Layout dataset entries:
[BEGIN]

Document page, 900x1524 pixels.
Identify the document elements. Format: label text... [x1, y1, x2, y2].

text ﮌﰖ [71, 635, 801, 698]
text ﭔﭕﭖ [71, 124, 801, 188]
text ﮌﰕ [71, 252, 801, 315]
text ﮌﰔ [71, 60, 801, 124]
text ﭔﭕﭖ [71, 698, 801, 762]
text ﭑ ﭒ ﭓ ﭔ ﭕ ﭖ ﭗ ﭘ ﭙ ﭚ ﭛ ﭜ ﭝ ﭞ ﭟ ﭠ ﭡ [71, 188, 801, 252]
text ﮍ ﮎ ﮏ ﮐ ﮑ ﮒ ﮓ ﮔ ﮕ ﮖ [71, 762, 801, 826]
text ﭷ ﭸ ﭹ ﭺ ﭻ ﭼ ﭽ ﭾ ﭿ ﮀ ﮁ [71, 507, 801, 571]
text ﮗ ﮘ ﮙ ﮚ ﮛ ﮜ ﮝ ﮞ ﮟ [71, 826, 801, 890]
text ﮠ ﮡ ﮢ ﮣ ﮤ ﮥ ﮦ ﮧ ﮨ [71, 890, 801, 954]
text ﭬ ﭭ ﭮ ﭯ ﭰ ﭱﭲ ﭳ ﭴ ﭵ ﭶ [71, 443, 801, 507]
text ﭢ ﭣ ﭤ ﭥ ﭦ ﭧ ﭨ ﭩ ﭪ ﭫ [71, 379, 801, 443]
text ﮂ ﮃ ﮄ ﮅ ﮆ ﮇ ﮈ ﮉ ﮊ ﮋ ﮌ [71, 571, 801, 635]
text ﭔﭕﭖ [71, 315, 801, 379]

[END]

Problem description >> Update the lines above by replacing "Document page" with "Rendered page" and leave everything else unchanged.

Exercise output >>
Rendered page, 900x1524 pixels.
Identify the document elements. Format: label text... [x1, y1, x2, y2].

text ﮌﰖ [71, 635, 801, 698]
text ﭔﭕﭖ [71, 124, 801, 188]
text ﮌﰕ [71, 252, 801, 315]
text ﮌﰔ [71, 60, 801, 124]
text ﭔﭕﭖ [71, 698, 801, 762]
text ﭑ ﭒ ﭓ ﭔ ﭕ ﭖ ﭗ ﭘ ﭙ ﭚ ﭛ ﭜ ﭝ ﭞ ﭟ ﭠ ﭡ [71, 188, 801, 252]
text ﮍ ﮎ ﮏ ﮐ ﮑ ﮒ ﮓ ﮔ ﮕ ﮖ [71, 762, 801, 826]
text ﭷ ﭸ ﭹ ﭺ ﭻ ﭼ ﭽ ﭾ ﭿ ﮀ ﮁ [71, 507, 801, 571]
text ﮗ ﮘ ﮙ ﮚ ﮛ ﮜ ﮝ ﮞ ﮟ [71, 826, 801, 890]
text ﮠ ﮡ ﮢ ﮣ ﮤ ﮥ ﮦ ﮧ ﮨ [71, 890, 801, 954]
text ﭬ ﭭ ﭮ ﭯ ﭰ ﭱﭲ ﭳ ﭴ ﭵ ﭶ [71, 443, 801, 507]
text ﭢ ﭣ ﭤ ﭥ ﭦ ﭧ ﭨ ﭩ ﭪ ﭫ [71, 379, 801, 443]
text ﮂ ﮃ ﮄ ﮅ ﮆ ﮇ ﮈ ﮉ ﮊ ﮋ ﮌ [71, 571, 801, 635]
text ﭔﭕﭖ [71, 315, 801, 379]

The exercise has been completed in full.